Global meat eating and global warming
Is eating meat bad for the environment? Conventional wisdom says yes. Many recent news stories have suggested otherwise. These articles have cried foul after the Food and Agriculture Organization (FAO) admitted to flaws in its analysis in a recent and highly visible report. The UN body had claimed that worldwide livestock production contributes 18% of GHG emissions—more than any other sector. An insightful review of this debate in the Columbia Journalism Review helps to clear up a number of persistent misconceptions that have emerged in the coverage of criticisms by UC Davis animal scientist Frank Mitloehner. (Short summary: yes, the figure’s wrong. It’s probably somewhere between that and the IPCC’s analysis, around 5%. But it’s definitely not 0%!)
But let’s not get caught up in whether or not the 18% figure is accurate. Whatever the correct number, a figure like that basically useless for any practical purpose. The CJR piece gets at this important point near the end:
“In Paraguay, the contribution of livestock may be as high as 50 percent because they are clear-cutting a lot of forest, and that basically takes a unit of [greenhouse-gas] sequestration away and puts cattle, which is an emissions source, there instead. In the U.S. the contribution from livestock is only around 3 percent of the total,” Mitloehner said. “So, I don’t think that the 18 percent number is all that meaningful because it doesn’t apply regionally. It does not apply to Ethiopia, it does not apply to Paraguay, and it does not apply to the United States. Yet it’s being used in these countries [to influence policy and consumer choices].”

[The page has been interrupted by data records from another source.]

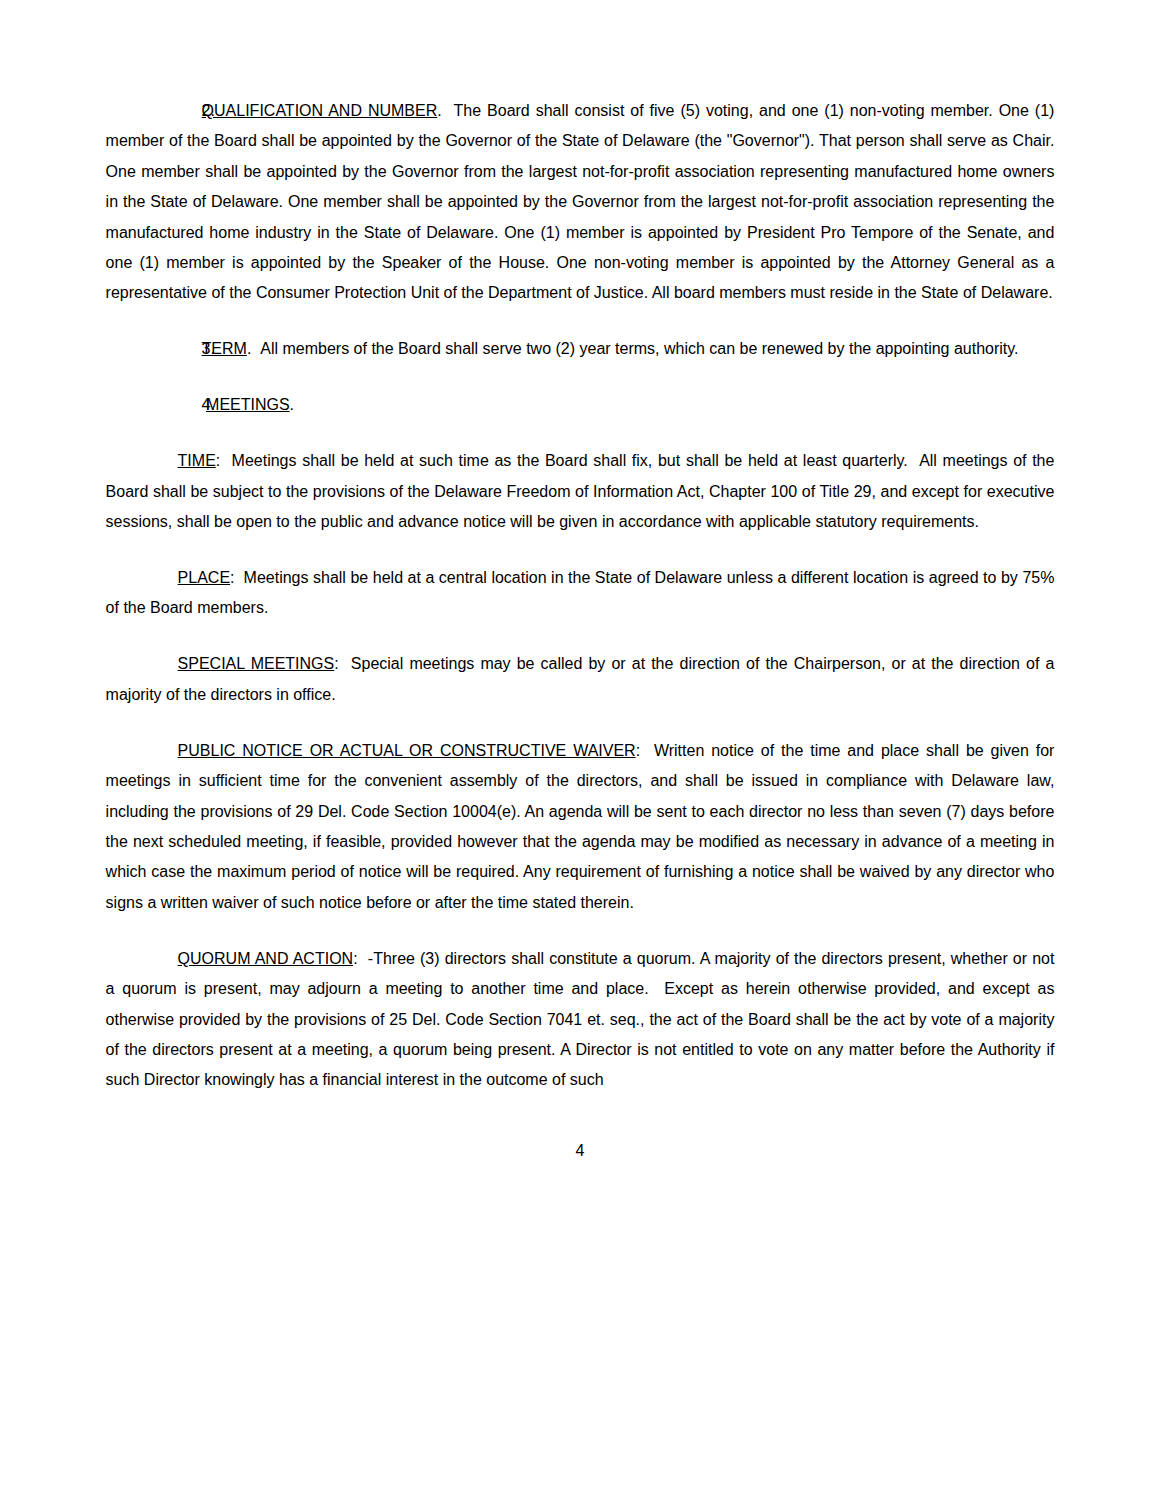2. QUALIFICATION AND NUMBER. The Board shall consist of five (5) voting, and one (1) non-voting member. One (1) member of the Board shall be appointed by the Governor of the State of Delaware (the "Governor"). That person shall serve as Chair. One member shall be appointed by the Governor from the largest not-for-profit association representing manufactured home owners in the State of Delaware. One member shall be appointed by the Governor from the largest not-for-profit association representing the manufactured home industry in the State of Delaware. One (1) member is appointed by President Pro Tempore of the Senate, and one (1) member is appointed by the Speaker of the House. One non-voting member is appointed by the Attorney General as a representative of the Consumer Protection Unit of the Department of Justice. All board members must reside in the State of Delaware.
3. TERM. All members of the Board shall serve two (2) year terms, which can be renewed by the appointing authority.
4. MEETINGS.
TIME: Meetings shall be held at such time as the Board shall fix, but shall be held at least quarterly. All meetings of the Board shall be subject to the provisions of the Delaware Freedom of Information Act, Chapter 100 of Title 29, and except for executive sessions, shall be open to the public and advance notice will be given in accordance with applicable statutory requirements.
PLACE: Meetings shall be held at a central location in the State of Delaware unless a different location is agreed to by 75% of the Board members.
SPECIAL MEETINGS: Special meetings may be called by or at the direction of the Chairperson, or at the direction of a majority of the directors in office.
PUBLIC NOTICE OR ACTUAL OR CONSTRUCTIVE WAIVER: Written notice of the time and place shall be given for meetings in sufficient time for the convenient assembly of the directors, and shall be issued in compliance with Delaware law, including the provisions of 29 Del. Code Section 10004(e). An agenda will be sent to each director no less than seven (7) days before the next scheduled meeting, if feasible, provided however that the agenda may be modified as necessary in advance of a meeting in which case the maximum period of notice will be required. Any requirement of furnishing a notice shall be waived by any director who signs a written waiver of such notice before or after the time stated therein.
QUORUM AND ACTION: -Three (3) directors shall constitute a quorum. A majority of the directors present, whether or not a quorum is present, may adjourn a meeting to another time and place. Except as herein otherwise provided, and except as otherwise provided by the provisions of 25 Del. Code Section 7041 et. seq., the act of the Board shall be the act by vote of a majority of the directors present at a meeting, a quorum being present. A Director is not entitled to vote on any matter before the Authority if such Director knowingly has a financial interest in the outcome of such
4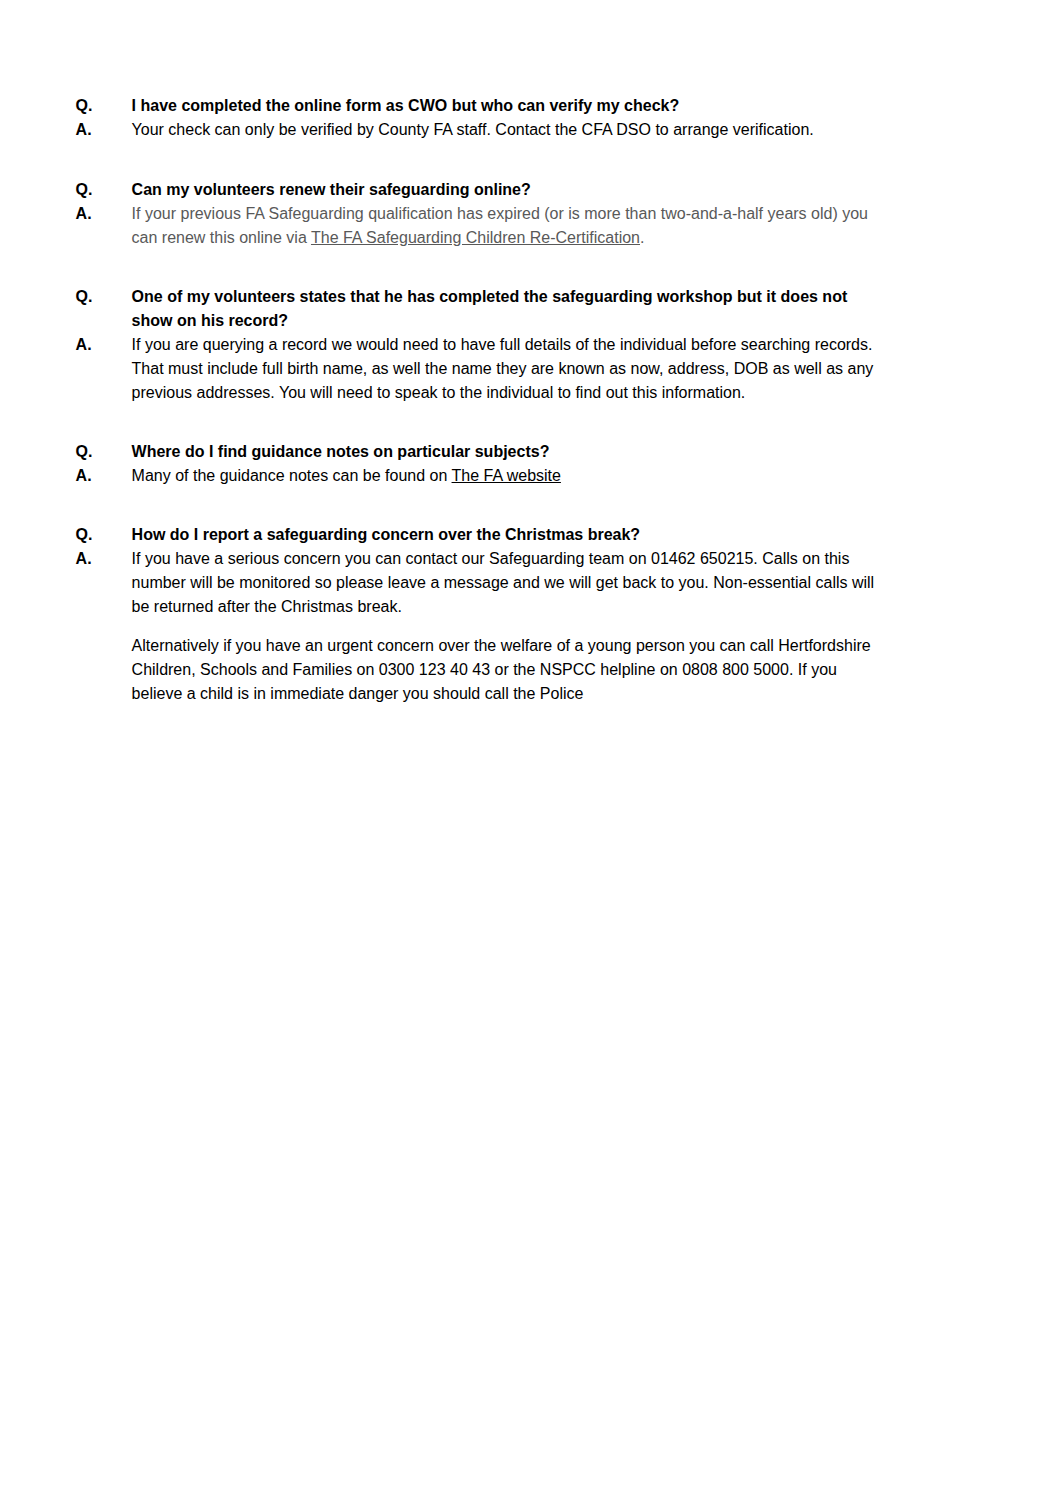Q.
I have completed the online form as CWO but who can verify my check?
A.
Your check can only be verified by County FA staff. Contact the CFA DSO to arrange verification.
Q.
Can my volunteers renew their safeguarding online?
A.
If your previous FA Safeguarding qualification has expired (or is more than two-and-a-half years old) you can renew this online via The FA Safeguarding Children Re-Certification.
Q.
One of my volunteers states that he has completed the safeguarding workshop but it does not show on his record?
A.
If you are querying a record we would need to have full details of the individual before searching records. That must include full birth name, as well the name they are known as now, address, DOB as well as any previous addresses. You will need to speak to the individual to find out this information.
Q.
Where do I find guidance notes on particular subjects?
A.
Many of the guidance notes can be found on The FA website
Q.
How do I report a safeguarding concern over the Christmas break?
A.
If you have a serious concern you can contact our Safeguarding team on 01462 650215. Calls on this number will be monitored so please leave a message and we will get back to you. Non-essential calls will be returned after the Christmas break.
Alternatively if you have an urgent concern over the welfare of a young person you can call Hertfordshire Children, Schools and Families on 0300 123 40 43 or the NSPCC helpline on 0808 800 5000. If you believe a child is in immediate danger you should call the Police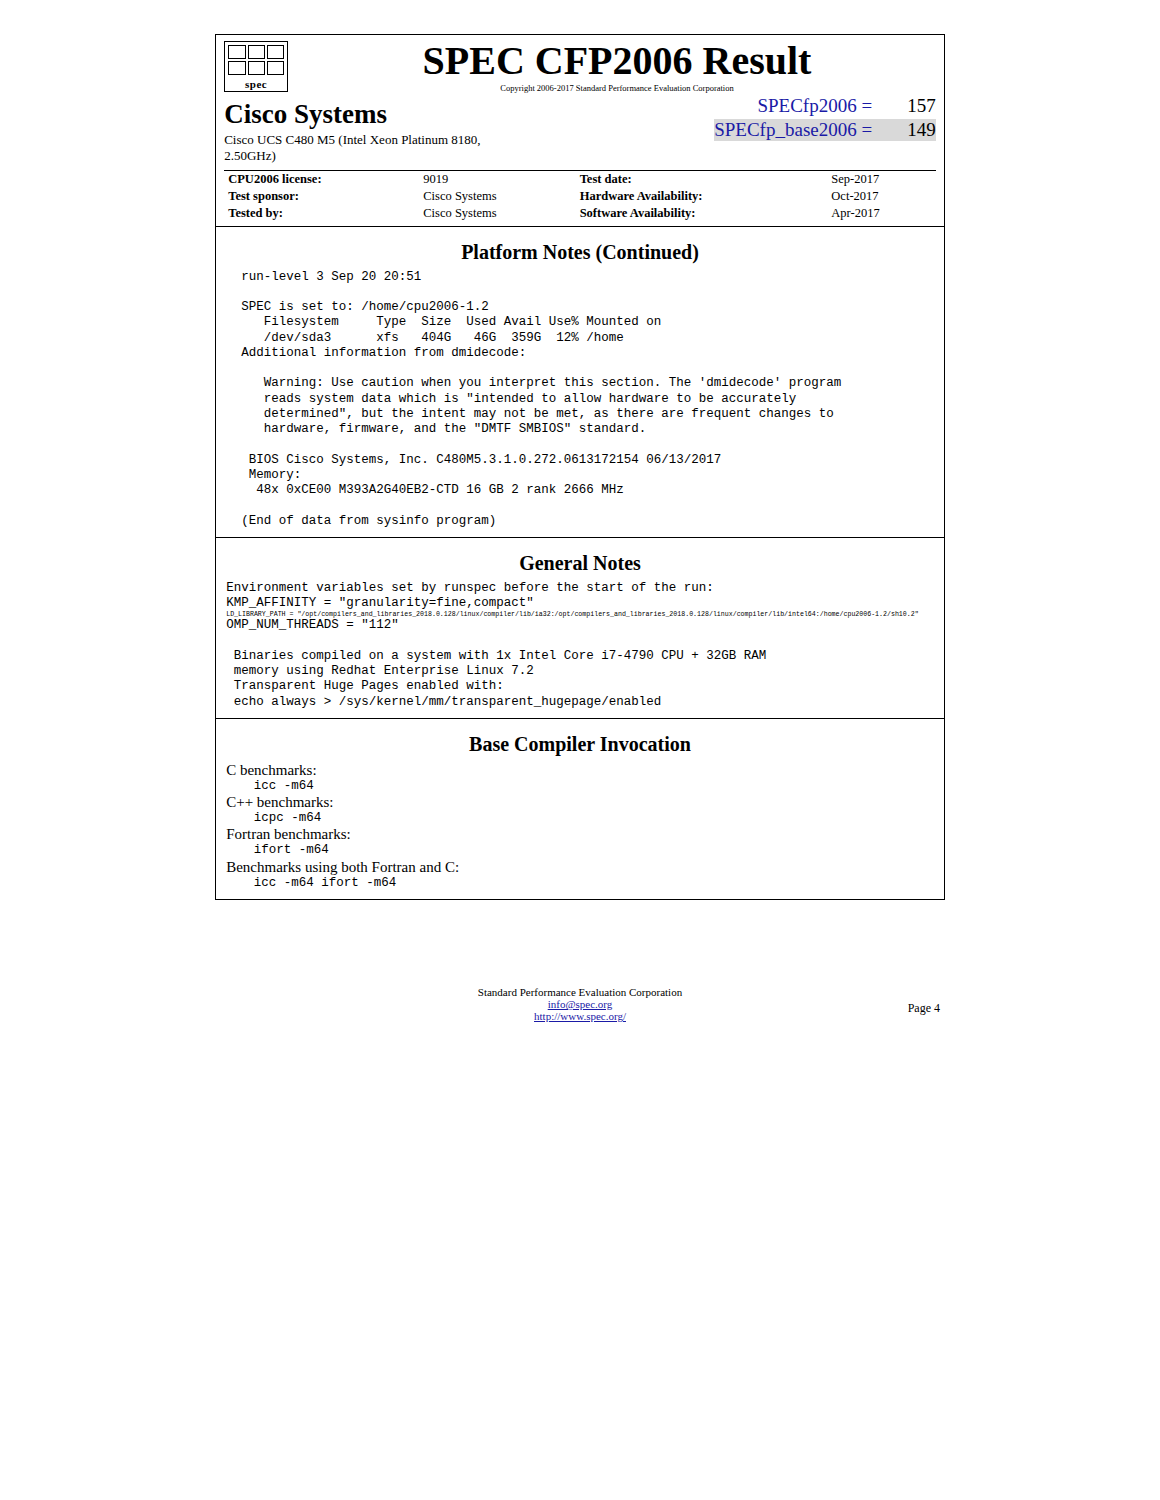spec
SPEC CFP2006 Result
Copyright 2006-2017 Standard Performance Evaluation Corporation
Cisco Systems
Cisco UCS C480 M5 (Intel Xeon Platinum 8180,
2.50GHz)
SPECfp2006 = 157
SPECfp_base2006 = 149
| CPU2006 license: | 9019 | Test date: | Sep-2017 |
| Test sponsor: | Cisco Systems | Hardware Availability: | Oct-2017 |
| Tested by: | Cisco Systems | Software Availability: | Apr-2017 |
Platform Notes (Continued)
  run-level 3 Sep 20 20:51

  SPEC is set to: /home/cpu2006-1.2
     Filesystem     Type  Size  Used Avail Use% Mounted on
     /dev/sda3      xfs   404G   46G  359G  12% /home
  Additional information from dmidecode:

     Warning: Use caution when you interpret this section. The 'dmidecode' program
     reads system data which is "intended to allow hardware to be accurately
     determined", but the intent may not be met, as there are frequent changes to
     hardware, firmware, and the "DMTF SMBIOS" standard.

   BIOS Cisco Systems, Inc. C480M5.3.1.0.272.0613172154 06/13/2017
   Memory:
    48x 0xCE00 M393A2G40EB2-CTD 16 GB 2 rank 2666 MHz

  (End of data from sysinfo program)
General Notes
Environment variables set by runspec before the start of the run:
KMP_AFFINITY = "granularity=fine,compact"
LD_LIBRARY_PATH = "/opt/compilers_and_libraries_2018.0.128/linux/compiler/lib/ia32:/opt/compilers_and_libraries_2018.0.128/linux/compiler/lib/intel64:/home/cpu2006-1.2/sh10.2"
OMP_NUM_THREADS = "112"

 Binaries compiled on a system with 1x Intel Core i7-4790 CPU + 32GB RAM
 memory using Redhat Enterprise Linux 7.2
 Transparent Huge Pages enabled with:
 echo always > /sys/kernel/mm/transparent_hugepage/enabled
Base Compiler Invocation
C benchmarks:
icc -m64
C++ benchmarks:
icpc -m64
Fortran benchmarks:
ifort -m64
Benchmarks using both Fortran and C:
icc -m64 ifort -m64
Standard Performance Evaluation Corporation
info@spec.org
http://www.spec.org/
Page 4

This is a major problem caused by the global warming mindset. And it creates barriers to adaptation. We have become obsessed with global figures, despite the fact that they are useless for policy making and individual decision making.
According to CJR, the FAO has recognized this and is moving toward more regionally focused analyses. I just wonder why we can’t start with that approach, rather than the knee-jerk global aggregation, which doesn’t help policy makers or individuals trying to understand their environmental impact.